◆ **Exercise goal**: Continue the passage about Scissors, Texas, picking up right after its last sentence.

*** Provided text ***

According to the United States Census Bureau, the CDP has a total area of 1.7 sqmi, all land.

==Demographics==

Scissors first appeared as a census designated place in the 1990 U.S. census.

Historical population
| Census | Pop. | Note | %± |
| 1990 | 1,513 |  | — |
| 2000 | 2,805 |  | 85.4% |
| 2010 | 3,186 |  | 13.6% |
| 2020 | 3,758 |  | 18.0% |
U.S. Decennial Census 1850–1900 1910 1920 1930 1940 1950 1960 1970 1980 1990 2000 2010 2020

===Racial and ethnic composition===

Scissors CDP, Texas – Racial and ethnic composition Note: the US Census treats Hispanic/Latino as an ethnic category. This table excludes Latinos from the racial categories and assigns them to a separate category. Hispanics/Latinos may be of any race.
| Race / Ethnicity (NH = Non-Hispanic) | Pop 2000 | Pop 2010 | Pop 2020 | % 2000 | % 2010 | % 2020 |
|---|---|---|---|---|---|---|
| White alone (NH) | 17 | 78 | 41 | 0.61% | 2.45% | 1.09% |
| Black or African American alone (NH) | 0 | 1 | 0 | 0.00% | 0.03% | 0.00% |
| Native American or Alaska Native alone (NH) | 5 | 0 | 0 | 0.18% | 0.00% | 0.00% |
| Asian alone (NH) | 0 | 0 | 4 | 0.00% | 0.00% | 0.11% |
| Native Hawaiian or Pacific Islander alone (NH) | 0 | 0 | 0 | 0.00% | 0.00% | 0.00% |
| Other race alone (NH) | 0 | 0 | 11 | 0.00% | 0.00% | 0.29% |
| Mixed race or Multiracial (NH) | 0 | 0 | 1 | 0.00% | 0.00% | 0.03% |
| Hispanic or Latino (any race) | 2,783 | 3,107 | 3,701 | 99.22% | 97.52% | 98.48% |
| Total | 2,805 | 3,186 | 3,758 | 100.00% | 100.00% | 100.00% |

===2020 census===
As of the 2020 census, Scissors had a population of 3,758. The median age was 26.3 years. 36.0% of residents were under the age of 18 and 9.8% of residents were 65 years of age or older. For every 100 females there were 99.4 males, and for every 100 females age 18 and over there were 94.8 males age 18 and over.

97.4% of residents lived in urban areas, while 2.6% lived in rural areas.

*** End of Provided text ***
*** Extracted information ***

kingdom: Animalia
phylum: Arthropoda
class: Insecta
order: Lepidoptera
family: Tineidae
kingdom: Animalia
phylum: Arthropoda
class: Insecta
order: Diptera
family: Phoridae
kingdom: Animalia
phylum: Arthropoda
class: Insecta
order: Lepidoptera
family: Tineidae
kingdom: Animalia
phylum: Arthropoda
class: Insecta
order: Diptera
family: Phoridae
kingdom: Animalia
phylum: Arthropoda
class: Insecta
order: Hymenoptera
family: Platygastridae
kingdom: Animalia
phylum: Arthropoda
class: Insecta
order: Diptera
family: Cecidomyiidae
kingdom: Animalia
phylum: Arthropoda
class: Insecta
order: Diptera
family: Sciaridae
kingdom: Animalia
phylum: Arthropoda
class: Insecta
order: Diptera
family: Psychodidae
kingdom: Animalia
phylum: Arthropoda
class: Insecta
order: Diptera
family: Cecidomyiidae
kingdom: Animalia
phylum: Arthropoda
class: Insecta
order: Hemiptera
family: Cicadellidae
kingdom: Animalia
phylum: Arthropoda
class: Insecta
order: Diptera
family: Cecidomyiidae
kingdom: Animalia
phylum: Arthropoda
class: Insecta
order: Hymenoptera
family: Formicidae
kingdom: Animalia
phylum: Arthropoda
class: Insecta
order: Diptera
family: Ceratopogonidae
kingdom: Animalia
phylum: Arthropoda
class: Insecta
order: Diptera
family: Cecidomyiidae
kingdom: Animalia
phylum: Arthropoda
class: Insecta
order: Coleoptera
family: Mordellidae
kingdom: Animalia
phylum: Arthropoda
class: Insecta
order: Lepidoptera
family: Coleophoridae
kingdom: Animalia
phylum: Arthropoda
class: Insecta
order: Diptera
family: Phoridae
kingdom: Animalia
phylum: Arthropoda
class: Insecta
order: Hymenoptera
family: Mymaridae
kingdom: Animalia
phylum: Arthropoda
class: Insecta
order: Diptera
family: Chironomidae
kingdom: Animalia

*** End of Extracted information ***

◆ **Task response**:
There were 925 households in Scissors, of which 54.9% had children under the age of 18 living in them. Of all households, 50.9% were married-couple households, 13.0% were households with a male householder and no spouse or partner present, and 28.9% were households with a female householder and no spouse or partner present. About 10.9% of all households were made up of individuals and 4.7% had someone living alone who was 65 years of age or older.

There were 995 housing units, of which 7.0% were vacant. The homeowner vacancy rate was 0.4% and the rental vacancy rate was 4.8%.

===2000 census===
As of the 2000 census, there were 2,805 people, 604 households, and 561 families residing in the CDP. The population density was 1,642.9 PD/sqmi. There were 673 housing units at an average density of 394.2 /sqmi. The racial makeup of the CDP was 77.68% Caucasian, 0.04% African American, 0.21% Native American, 20.96% from other races, and 1.11% from two or more races. Hispanic or Latino of any race were 99.22% of the population.

There were 604 households, out of which 65.6% had children under the age of 18 living with them, 72.8% were married couples living together, 15.7% had a female householder with no husband present, and 7.1% were non-families. 6.1% of all households were made up of individuals, and 1.8% had someone living alone who was 65 years of age or older. The average household size was 4.64 and the average family size was 4.83.

In the CDP, the population was spread out, with 43.1% under the age of 18, 11.7% from 18 to 24, 27.2% from 25 to 44, 13.1% from 45 to 64, and 5.0% who were 65 years of age or older. The median age was 22 years. For every 100 females, there were 92.9 males. For every 100 females age 18 and over, there were 90.6 males.

The median income for a household in the CDP was $18,963, and the median income for a family was $19,229. Males had a median income of $15,172 versus $14,438 for females. The per capita income for the CDP was $4,914. About 47.0% of families and 51.6% of the population were below the poverty line, including 59.6% of those under age 18 and 52.3% of those age 65 or over.
==Education==
Scissors is served by the Donna Independent School District. Stainke Elementary School and Runn Elementary School serve sections of Scissors. All portions are zoned by Todd Middle School and Donna High School.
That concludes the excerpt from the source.